Version 5.0 maintains API compatibility with v4.x but due to major internal changes and potential behavior differences across nearly all API surfaces, semver dictates a major version bump. Also, it's good marketing! 💰 Store state change notifications sent to components are now guaranteed to occur top-down, so if your code may behave differently if it relied on notifications happening out of order.

Internal Changes

Internally, the code for connect has been rewritten from the ground-up to be more modular, with the intention of greater maintainability and extensibility. This has also led to some new features and performance improvements.

Performance improvements

Significant performance gains were achieved by avoiding extra calls to setState() and render() by ensuring the order of change notifications to occur top-down, matching React's natural flow. Performance tests and benchmarks are discussed in #​416.

Bugfixes

Some bugs/issues are resolved, related to performance loss and also impure components not re-rendering.

New features added to connect()

The behavior of connect() is now more customizable, by passing additional properties in the options arg. These will be described in the API docs.
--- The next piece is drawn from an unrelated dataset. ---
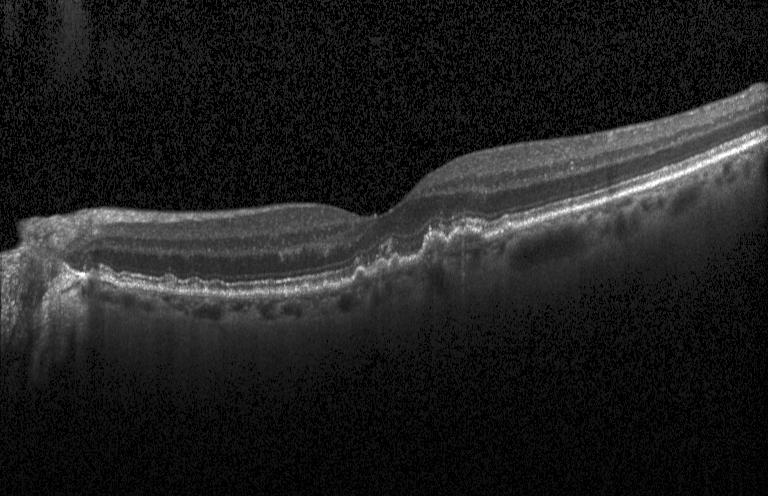 OCT line scan
Diagnosis: CNV.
New top level API: connectAdvanced()

The new implementation of connect() splits its behavior such that it is now a wrapper around a more-generalized connectAdvanced(). This connectAdvanced() method can be called directly if you have extreme performance needs or want to craft an API different than that of connect(). This will be described in the API docs.

What's next?

We're looking at removing the shouldComponentUpdate optimization. Since this version is much more performant on its own, that isn't needed. This will fix long-standing problems with other libraries that use React's context API. There are workarounds, but things should work without either library authors having to bend over backwards or React having to make API changes.

We will accept bugfixes on the 4.x branch (the 3.x branch will be going away; but the tags to 3.x versions will remain!), but new features should be built against the next branch. We love PRs, so keep them coming!